A 1999 Study by Columbia University's Center for Addiction and Substance Abuse coined the term "hands-on parenting."  According to the study, children with "hands-on" parents were statistically far less likely to smoke, use drugs, do badly in school or be involved in a teen pregnancy.  The study's authors emphasized that teens needed "parents, not pals."  And, parents should expect to monitor teens:  their whereabouts, their CD purchases, their Internet use, their studies, their friends, and their activities.

Successful parents and teens do things together.  Some of them are pretty basic.  For example, families that eat dinner together four or more times a week can expect their children to be happier and better-adjusted throughout the difficult teen years. 

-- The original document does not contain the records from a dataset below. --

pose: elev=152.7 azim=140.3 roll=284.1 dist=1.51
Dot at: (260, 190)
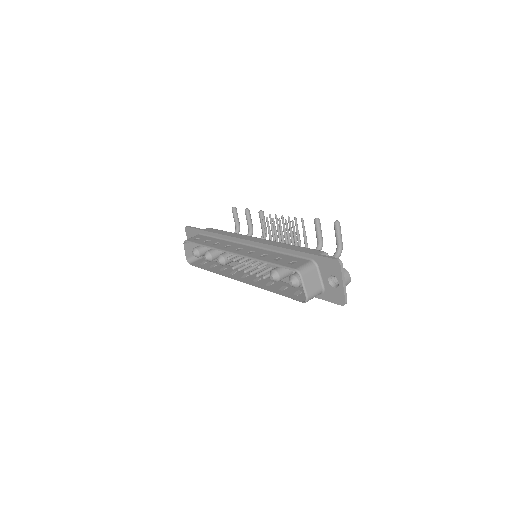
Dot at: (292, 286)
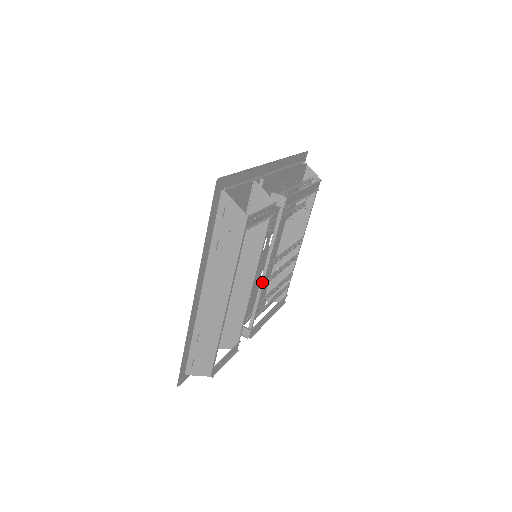
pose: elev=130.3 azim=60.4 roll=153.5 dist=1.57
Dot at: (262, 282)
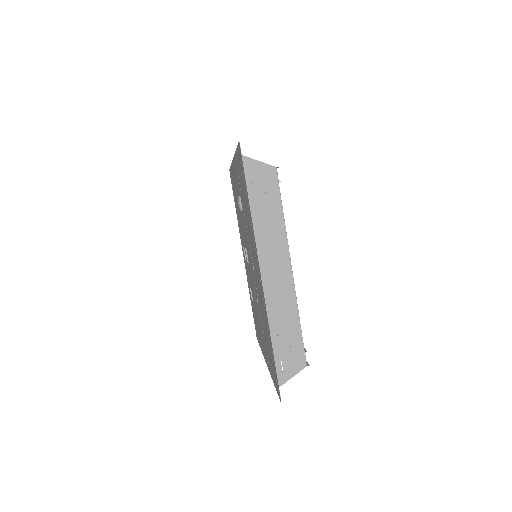
Dot at: occluded
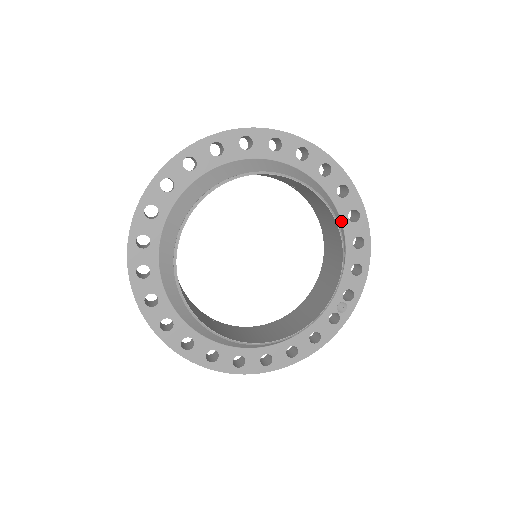
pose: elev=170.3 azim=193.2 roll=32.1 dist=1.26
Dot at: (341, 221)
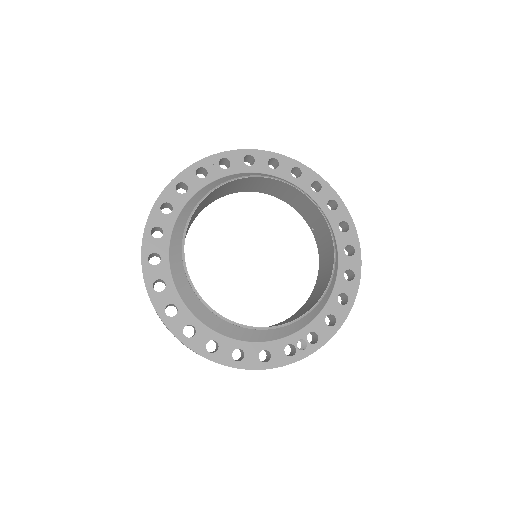
Dot at: (337, 272)
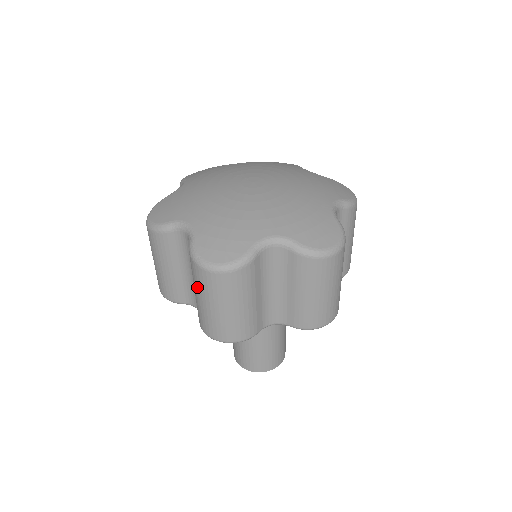
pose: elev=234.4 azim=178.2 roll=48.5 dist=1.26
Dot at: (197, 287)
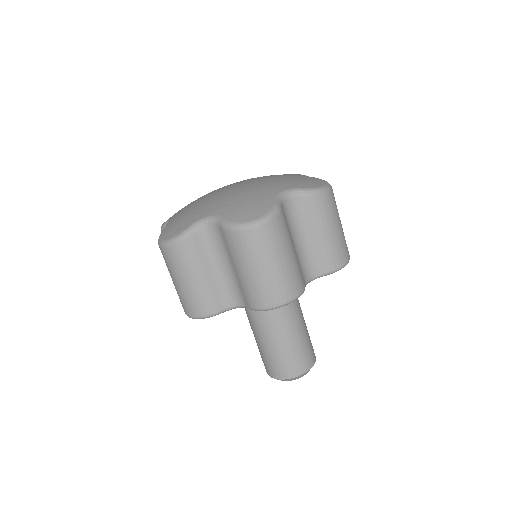
Dot at: (244, 258)
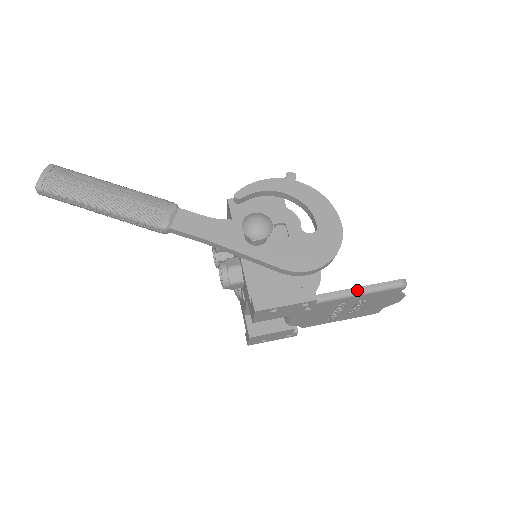
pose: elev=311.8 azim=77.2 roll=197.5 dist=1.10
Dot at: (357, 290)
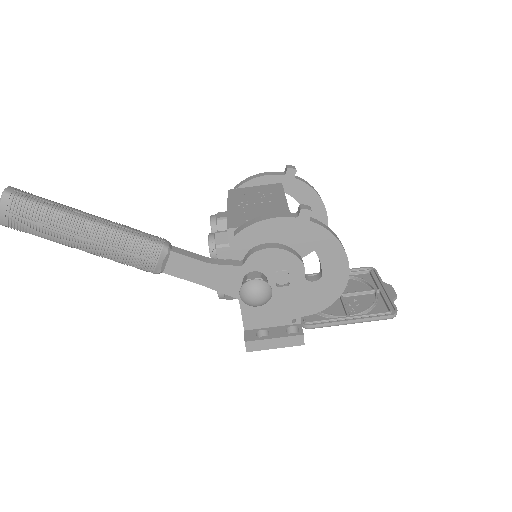
Dot at: (346, 323)
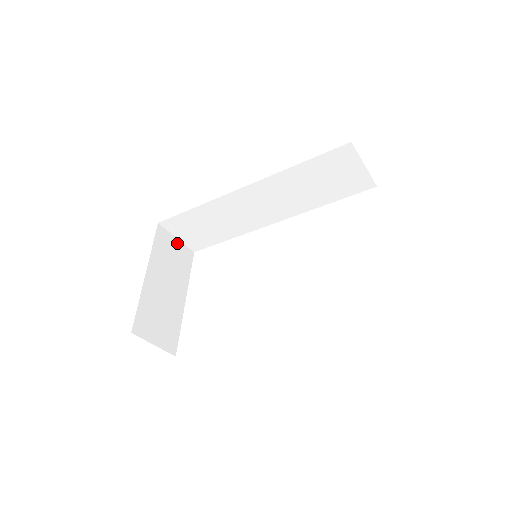
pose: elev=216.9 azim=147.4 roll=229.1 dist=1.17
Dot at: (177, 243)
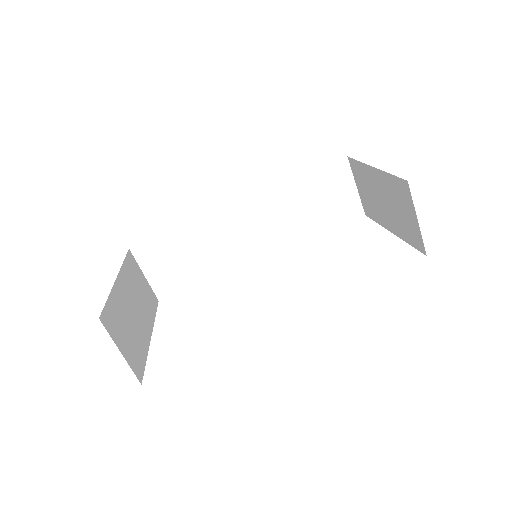
Dot at: (144, 280)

Arguably, a commitment to sexual abstinence will require more of this "hands-on" parenting, and more togetherness, than almost any other decision a teen will make. 

So what can you do?

  • Find something to share.  It could be a sport, either as a participant or a fan.  It could be swing dancing.  It could be a shared book after dinner, shopping at a mall, fishing, a weekend drive, or music.
  • Expect some trouble, and prepare for it. Many teens hit a tough rebellious phase early in the teen years.  It might last two months, or it might go on longer.  Stick with your loving authority, and stick with your principles.  Once you get through the tough patch, your teen will be grateful, and you will be in new and more loving territory.
  • Set up a regular routine of accountability.  For teens, having the same-gender parent check in weekly to talk things over can help.  If that is not possible or appropriate, consider arranging to have your teen talk regularly with some kind of mentor or counselor - someone you can trust, who you know well.  Maybe that would be an adult relative, a coach, a clergy member, or a psychologist.  Be prepared.  Teens can start to resent this "checking in" as a nuisance.  And it can be.  So try to keep it casual, even fun.  Just don't neglect it.  Your teen will think twice about doing something if they know you're going to ask about it.